The interior is not very well lighted, but thanks to the pane less windows in most of the building you can make out this interesting new exhibit. In the main room you can see the years of dove droppings on the floor. In some areas it is over 6 inches thick. Along some of the walls are the old lockers from the mining days. They have done a very good job of leaving them un-restored. After enjoying this nihilist exhibit of 20th Century industrialism, I went into the adjacent gallery. By now I figured this was not the work of the Ely Snowmobile club. I was curious who might be responsible for this interesting modern exhibit.
[Please note: the section in italics was not published. Between the time I saw the mess in the Power House and publication the new owners of Starkman Oil had become aware of the mess. They cleaned up all the abandoned paperwork, which I thought was very thoughtful of them.]
The theme of this next gallery consist of more pigeon droppings and thousands of Starkman Oil statements on the floor. It was then that I finally got it - no doubt the NLAA is behind the opening of this new art museum. Considering the high price of gasoline and fuel oil what better gesture of defiance than a floor filled with pigeon poop and fuel oil bills. It was also nice of Starkman Oil to donate copies of so many customer statements. I recognized a lot of the names on the statements. I liked the touch of keeping live pigeons in the room. It kept the exhibit dynamic and made you realize this energy crisis is nowhere finished. I think the goal of the energy lords is to make us pay high prices as they do in Europe.
Finally, in the basement there is an exhibit about the relationship of pigeon poop and the City of Ely. Two very expensive looking portable fire pumps have been donated by the Ely Fire Department to be showered with pigeon poop in this dank and dark room. The artistic message was as multi layered as the poop. Was the artist trying to express his disdain of government waste? After all, our city has an excellent history of overspending. Can we forget how our new sewage plant project wasted almost three-quarters of a million dollars by the constant redesigning? Or the thousands of dollars we had to spend when the city used leaded paint on the water tower years after it was illegal for its citizens to use leaded paint? And I am sure the artist was well aware of the current financial disaster in the ongoing garage project. The juxtaposition of something so valuable as fire equipment to pigeon poop was very expressive.

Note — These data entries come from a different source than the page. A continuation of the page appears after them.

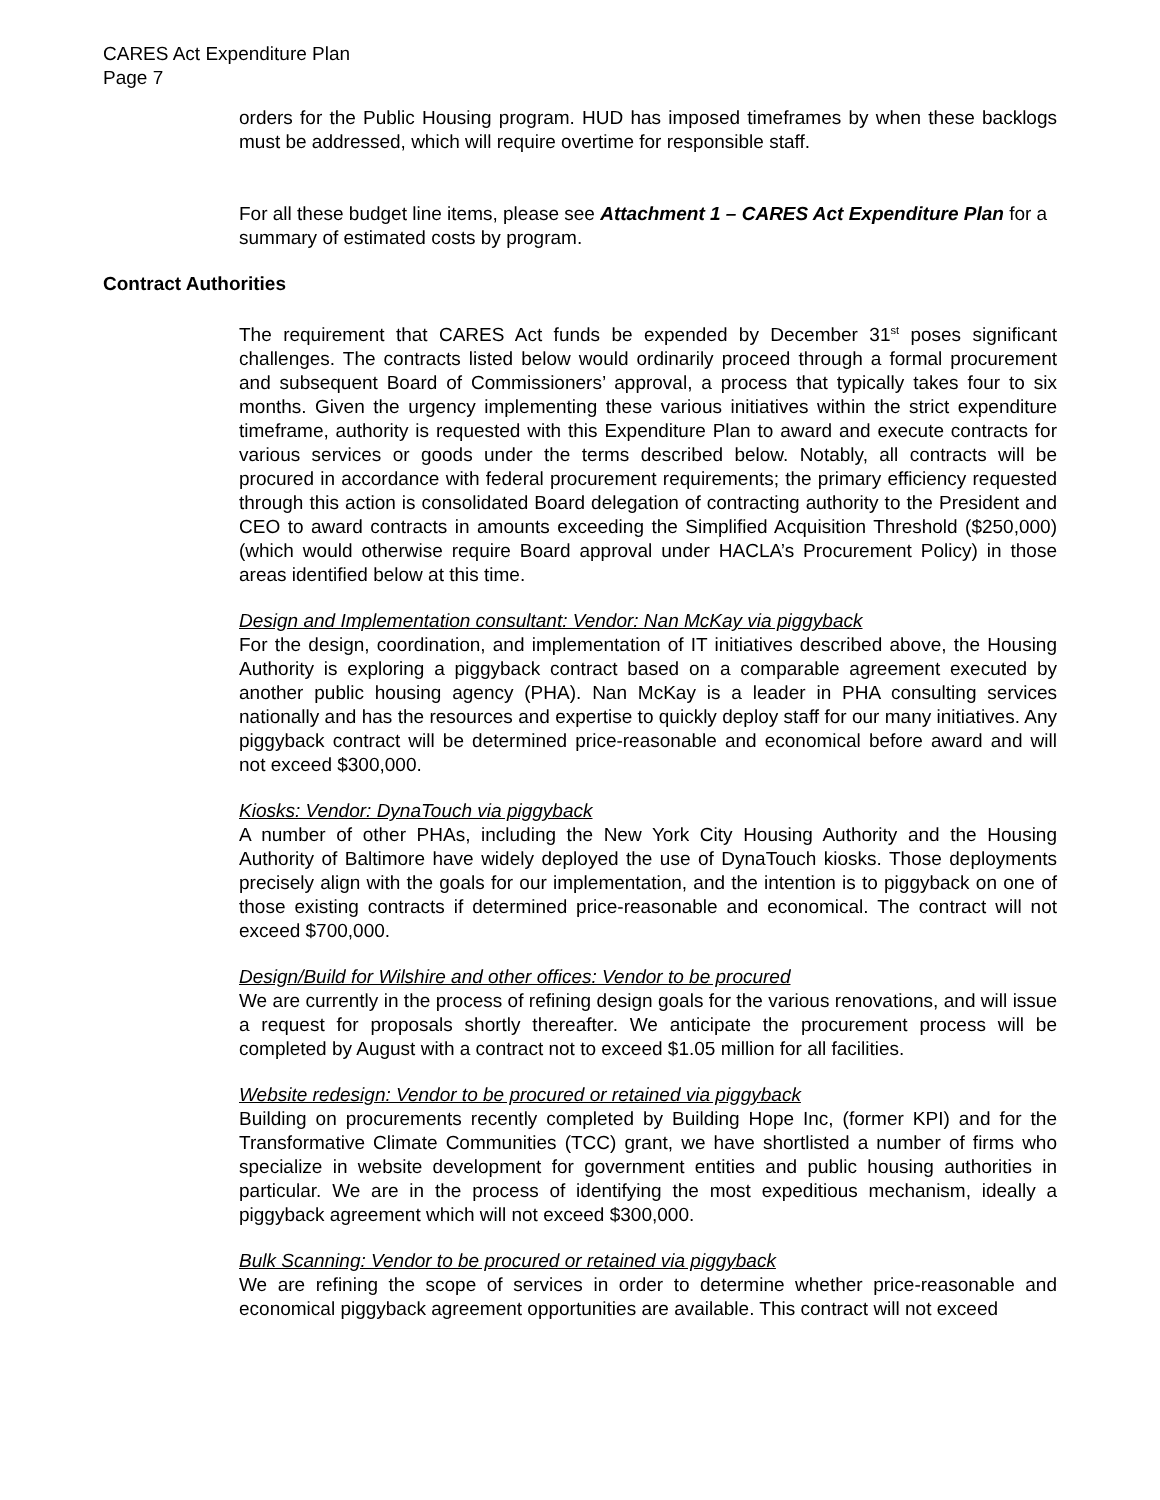CARES Act Expenditure Plan
Page 7
orders for the Public Housing program. HUD has imposed timeframes by when these backlogs must be addressed, which will require overtime for responsible staff.
For all these budget line items, please see Attachment 1 – CARES Act Expenditure Plan for a summary of estimated costs by program.
Contract Authorities
The requirement that CARES Act funds be expended by December 31<sup>st</sup> poses significant challenges. The contracts listed below would ordinarily proceed through a formal procurement and subsequent Board of Commissioners’ approval, a process that typically takes four to six months. Given the urgency implementing these various initiatives within the strict expenditure timeframe, authority is requested with this Expenditure Plan to award and execute contracts for various services or goods under the terms described below. Notably, all contracts will be procured in accordance with federal procurement requirements; the primary efficiency requested through this action is consolidated Board delegation of contracting authority to the President and CEO to award contracts in amounts exceeding the Simplified Acquisition Threshold ($250,000) (which would otherwise require Board approval under HACLA’s Procurement Policy) in those areas identified below at this time.
Design and Implementation consultant: Vendor: Nan McKay via piggyback
For the design, coordination, and implementation of IT initiatives described above, the Housing Authority is exploring a piggyback contract based on a comparable agreement executed by another public housing agency (PHA). Nan McKay is a leader in PHA consulting services nationally and has the resources and expertise to quickly deploy staff for our many initiatives. Any piggyback contract will be determined price-reasonable and economical before award and will not exceed $300,000.
Kiosks: Vendor: DynaTouch via piggyback
A number of other PHAs, including the New York City Housing Authority and the Housing Authority of Baltimore have widely deployed the use of DynaTouch kiosks. Those deployments precisely align with the goals for our implementation, and the intention is to piggyback on one of those existing contracts if determined price-reasonable and economical. The contract will not exceed $700,000.
Design/Build for Wilshire and other offices: Vendor to be procured
We are currently in the process of refining design goals for the various renovations, and will issue a request for proposals shortly thereafter. We anticipate the procurement process will be completed by August with a contract not to exceed $1.05 million for all facilities.
Website redesign: Vendor to be procured or retained via piggyback
Building on procurements recently completed by Building Hope Inc, (former KPI) and for the Transformative Climate Communities (TCC) grant, we have shortlisted a number of firms who specialize in website development for government entities and public housing authorities in particular. We are in the process of identifying the most expeditious mechanism, ideally a piggyback agreement which will not exceed $300,000.
Bulk Scanning: Vendor to be procured or retained via piggyback
We are refining the scope of services in order to determine whether price-reasonable and economical piggyback agreement opportunities are available. This contract will not exceed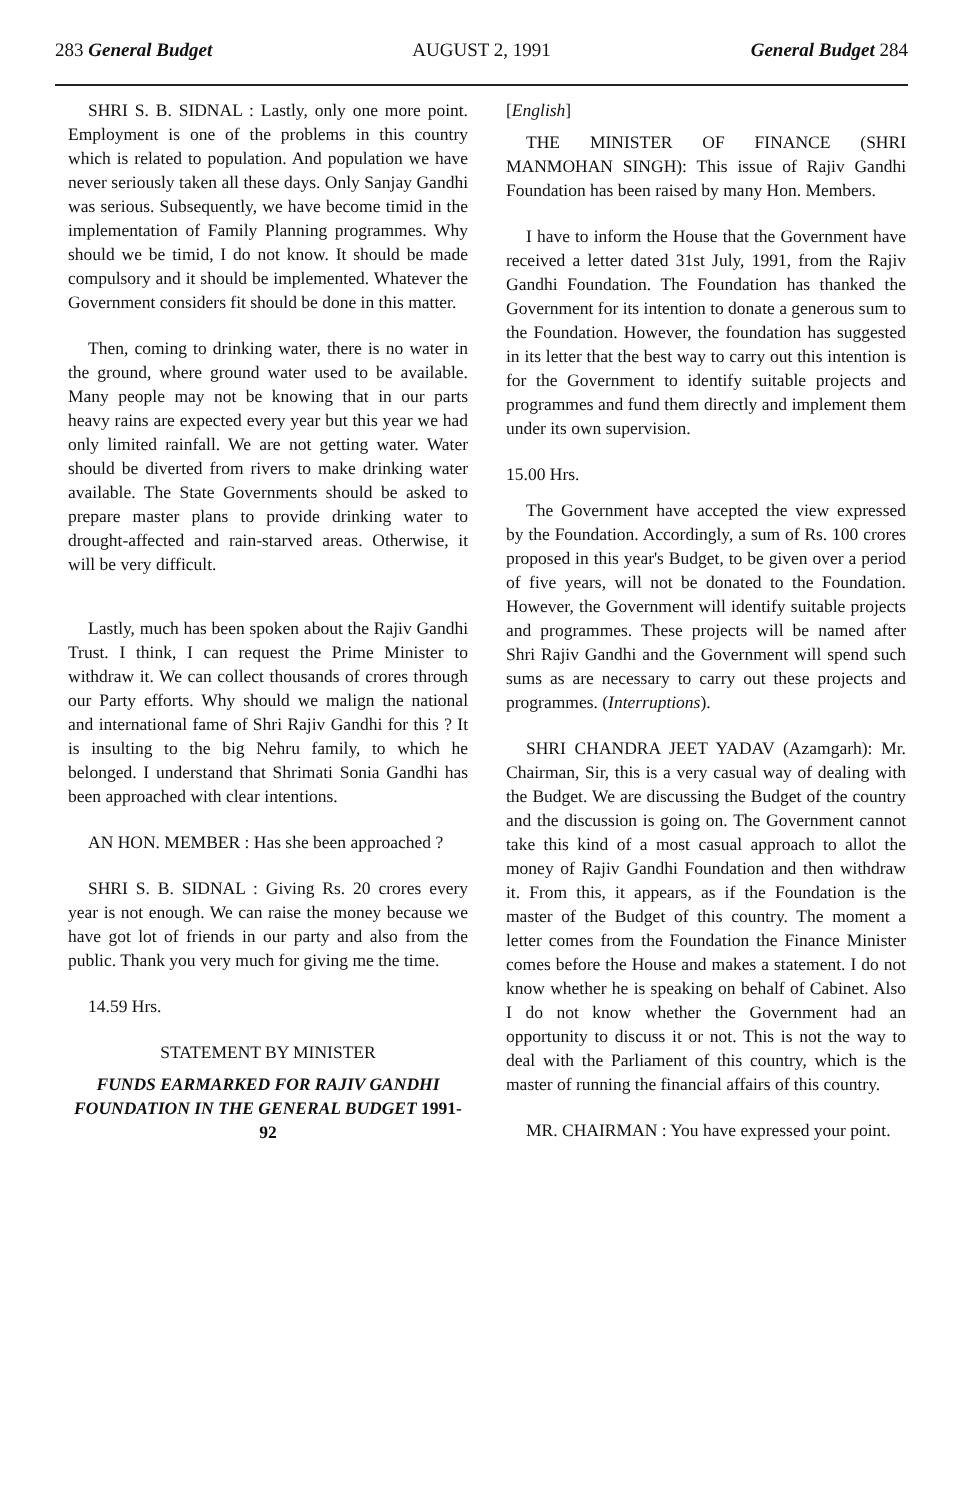283 General Budget AUGUST 2, 1991 General Budget 284
SHRI S. B. SIDNAL : Lastly, only one more point. Employment is one of the problems in this country which is related to population. And population we have never seriously taken all these days. Only Sanjay Gandhi was serious. Subsequently, we have become timid in the implementation of Family Planning programmes. Why should we be timid, I do not know. It should be made compulsory and it should be implemented. Whatever the Government considers fit should be done in this matter.
Then, coming to drinking water, there is no water in the ground, where ground water used to be available. Many people may not be knowing that in our parts heavy rains are expected every year but this year we had only limited rainfall. We are not getting water. Water should be diverted from rivers to make drinking water available. The State Governments should be asked to prepare master plans to provide drinking water to drought-affected and rain-starved areas. Otherwise, it will be very difficult.
Lastly, much has been spoken about the Rajiv Gandhi Trust. I think, I can request the Prime Minister to withdraw it. We can collect thousands of crores through our Party efforts. Why should we malign the national and international fame of Shri Rajiv Gandhi for this ? It is insulting to the big Nehru family, to which he belonged. I understand that Shrimati Sonia Gandhi has been approached with clear intentions.
AN HON. MEMBER : Has she been approached ?
SHRI S. B. SIDNAL : Giving Rs. 20 crores every year is not enough. We can raise the money because we have got lot of friends in our party and also from the public. Thank you very much for giving me the time.
14.59 Hrs.
STATEMENT BY MINISTER
FUNDS EARMARKED FOR RAJIV GANDHI FOUNDATION IN THE GENERAL BUDGET 1991-92
[English]
THE MINISTER OF FINANCE (SHRI MANMOHAN SINGH): This issue of Rajiv Gandhi Foundation has been raised by many Hon. Members.
I have to inform the House that the Government have received a letter dated 31st July, 1991, from the Rajiv Gandhi Foundation. The Foundation has thanked the Government for its intention to donate a generous sum to the Foundation. However, the foundation has suggested in its letter that the best way to carry out this intention is for the Government to identify suitable projects and programmes and fund them directly and implement them under its own supervision.
15.00 Hrs.
The Government have accepted the view expressed by the Foundation. Accordingly, a sum of Rs. 100 crores proposed in this year's Budget, to be given over a period of five years, will not be donated to the Foundation. However, the Government will identify suitable projects and programmes. These projects will be named after Shri Rajiv Gandhi and the Government will spend such sums as are necessary to carry out these projects and programmes. (Interruptions).
SHRI CHANDRA JEET YADAV (Azamgarh): Mr. Chairman, Sir, this is a very casual way of dealing with the Budget. We are discussing the Budget of the country and the discussion is going on. The Government cannot take this kind of a most casual approach to allot the money of Rajiv Gandhi Foundation and then withdraw it. From this, it appears, as if the Foundation is the master of the Budget of this country. The moment a letter comes from the Foundation the Finance Minister comes before the House and makes a statement. I do not know whether he is speaking on behalf of Cabinet. Also I do not know whether the Government had an opportunity to discuss it or not. This is not the way to deal with the Parliament of this country, which is the master of running the financial affairs of this country.
MR. CHAIRMAN : You have expressed your point.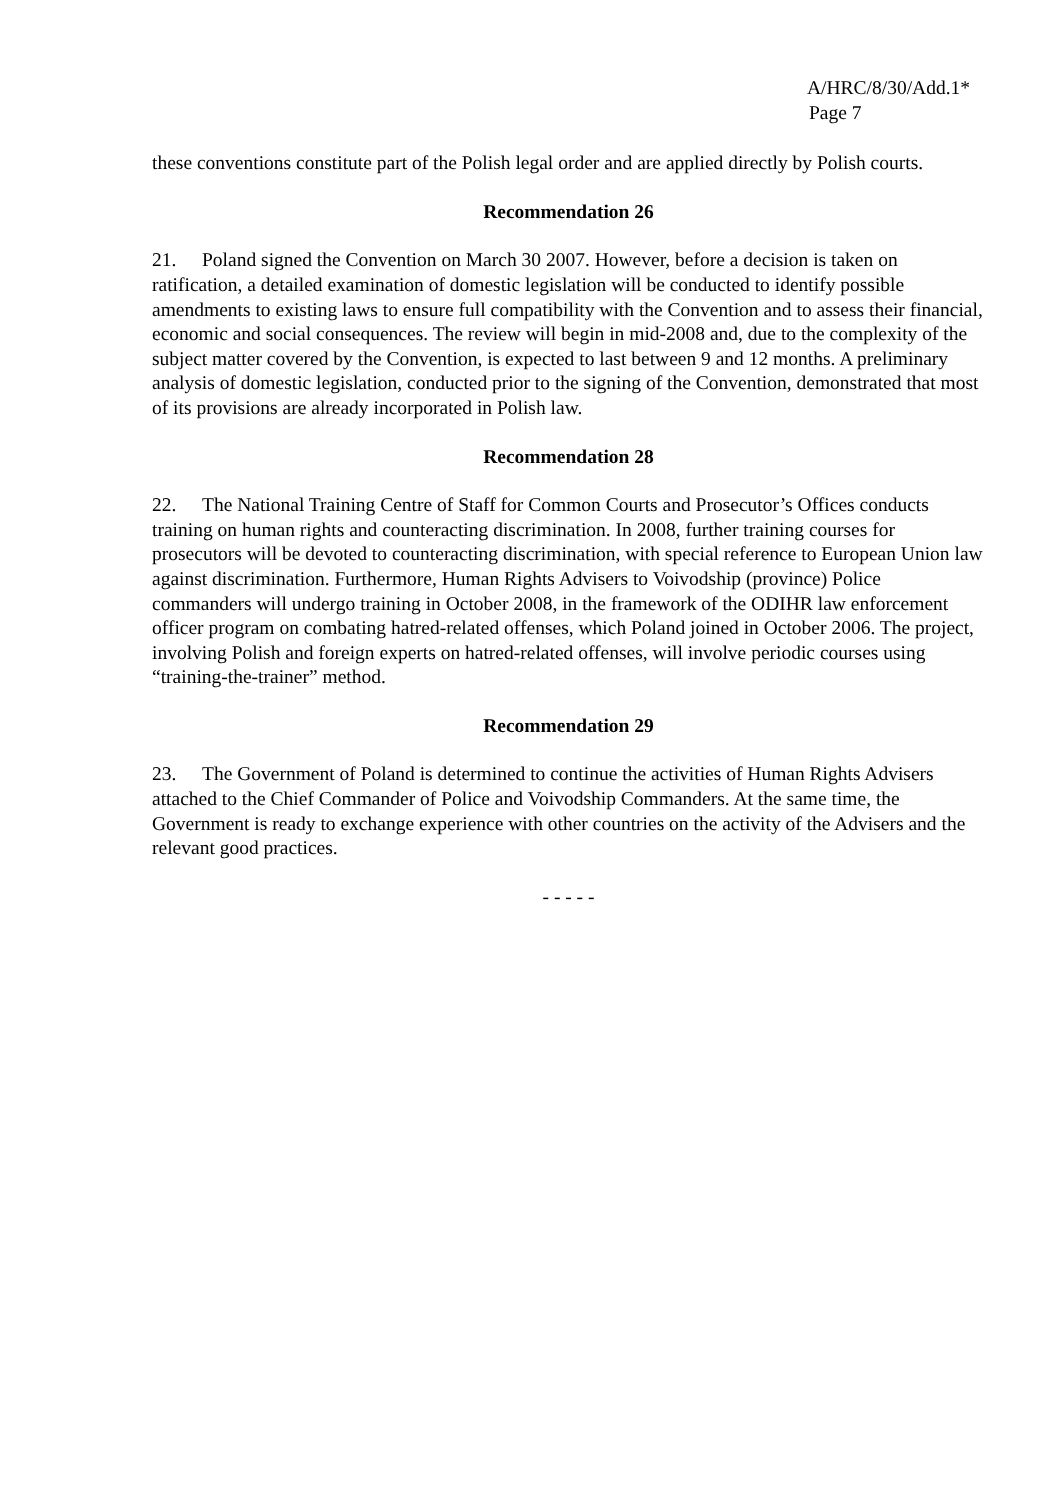A/HRC/8/30/Add.1*
Page 7
these conventions constitute part of the Polish legal order and are applied directly by Polish courts.
Recommendation 26
21. Poland signed the Convention on March 30 2007. However, before a decision is taken on ratification, a detailed examination of domestic legislation will be conducted to identify possible amendments to existing laws to ensure full compatibility with the Convention and to assess their financial, economic and social consequences. The review will begin in mid-2008 and, due to the complexity of the subject matter covered by the Convention, is expected to last between 9 and 12 months. A preliminary analysis of domestic legislation, conducted prior to the signing of the Convention, demonstrated that most of its provisions are already incorporated in Polish law.
Recommendation 28
22. The National Training Centre of Staff for Common Courts and Prosecutor’s Offices conducts training on human rights and counteracting discrimination. In 2008, further training courses for prosecutors will be devoted to counteracting discrimination, with special reference to European Union law against discrimination. Furthermore, Human Rights Advisers to Voivodship (province) Police commanders will undergo training in October 2008, in the framework of the ODIHR law enforcement officer program on combating hatred-related offenses, which Poland joined in October 2006. The project, involving Polish and foreign experts on hatred-related offenses, will involve periodic courses using “training-the-trainer” method.
Recommendation 29
23. The Government of Poland is determined to continue the activities of Human Rights Advisers attached to the Chief Commander of Police and Voivodship Commanders. At the same time, the Government is ready to exchange experience with other countries on the activity of the Advisers and the relevant good practices.
- - - - -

I honestly think this new art exhibit will be very popular this summer - all the more reason for people to visit our historic town. Now some cynics will say that this really is not an art exhibit. They will claim it is just an example of government mismanagement of public assets. It could be true the Ely Fire Department does not need these pumps anymore and they could be sold on ebay for thousands of dollars, but I can't imagine our current city government could be so careless. I am sure all our newly elected rulers have visited every asset in our town to make sure they know what is going on. No, I think it is an art exhibit that would make the Walker Art Center green with envy. We really should invite those liberal art critics from Minnesota Public Radio to do a report about our new art exhibit. It is too bad the artist is too modest to sign his art - I don't have a clue who has created this interesting exhibit.
I know when I told a neighbor about this new exhibit, he said I was just as full of poop as the powerhouse. He said the city should really lease the Pioneer mine buildings to an organization like the Ely Historical Society and let them move their museum there. He felt the historical society might be able to raise funds needed to stabilize and clean up those buildings. He said so much more could be done when you use volunteers. I told my neighbor I thought he was wrong. I felt that whoever owns those buildings must have a plan and this new public art exhibit was just the start of Ely's revitalized growth. No doubt this exhibit will be more popular than the new bear center. I urge everyone to check out this avant guard art show. My thanks to the unknown artist for his timely work. MOMA would be proud of Ely.